___ EXERCISE TEXT

I'm running an algorithm that is implemented in Python and uses NumPy. The most computationally expensive part of the algorithm involves solving a set of linear systems (i.e. a call to numpy.linalg.solve()
. I came up with this small benchmark:
import numpy as np
import time
# Create two large random matrices
a = np.random.randn(5000, 5000)
b = np.random.randn(5000, 5000)
t1 = time.time()
# That's the expensive call:
np.linalg.solve(a, b)
print time.time() - t1
I've been running this on:
- My laptop, a late 2013 MacBook Pro 15" with 4 cores at 2GHz (
sysctl -n machdep.cpu.brand_string
gives me Intel(R) Core(TM) i7-4750HQ CPU @ 2.00GHz) - An Amazon EC2
c3.xlarge
instance, with 4 vCPUs. Amazon advertises them as "High Frequency Intel Xeon E5-2680 v2 (Ivy Bridge) Processors"
Bottom line:
- On the Mac it runs in ~4.5 seconds
- On the EC2 instance it runs in ~19.5 seconds
I have tried it also on other OpenBLAS / Intel MKL based setups, and the runtime is always comparable to what I get on the EC2 instance (modulo the hardware config.)

______

# WORK INSTRUCTION 1
According to the benchmark post, roughly how long does the solve call take on the EC2 instance?

___ MATERIAL SHOWN

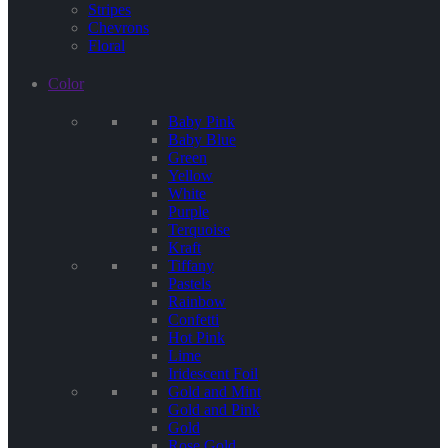
Stripes
Chevrons
Floral
Color
Baby Pink
Baby Blue
Green
Yellow
White
Purple
Terquoise
Kraft
Tiffany
Pastels
Rainbow
Confetti
Hot Pink
Lime
Iridescent Foil
Gold and Mint
Gold and Pink
Gold
Rose Gold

______

# WORK INSTRUCTION 2
Extract every line of text from the stored data entries verbatim, omitting the pictures.

# YOUR SOLUTION 1
About 19.5 seconds.

# YOUR SOLUTION 2
Stripes
Chevrons
Floral
Color
Baby Pink
Baby Blue
Green
Yellow
White
Purple
Terquoise
Kraft
Tiffany
Pastels
Rainbow
Confetti
Hot Pink
Lime
Iridescent Foil
Gold and Mint
Gold and Pink
Gold
Rose Gold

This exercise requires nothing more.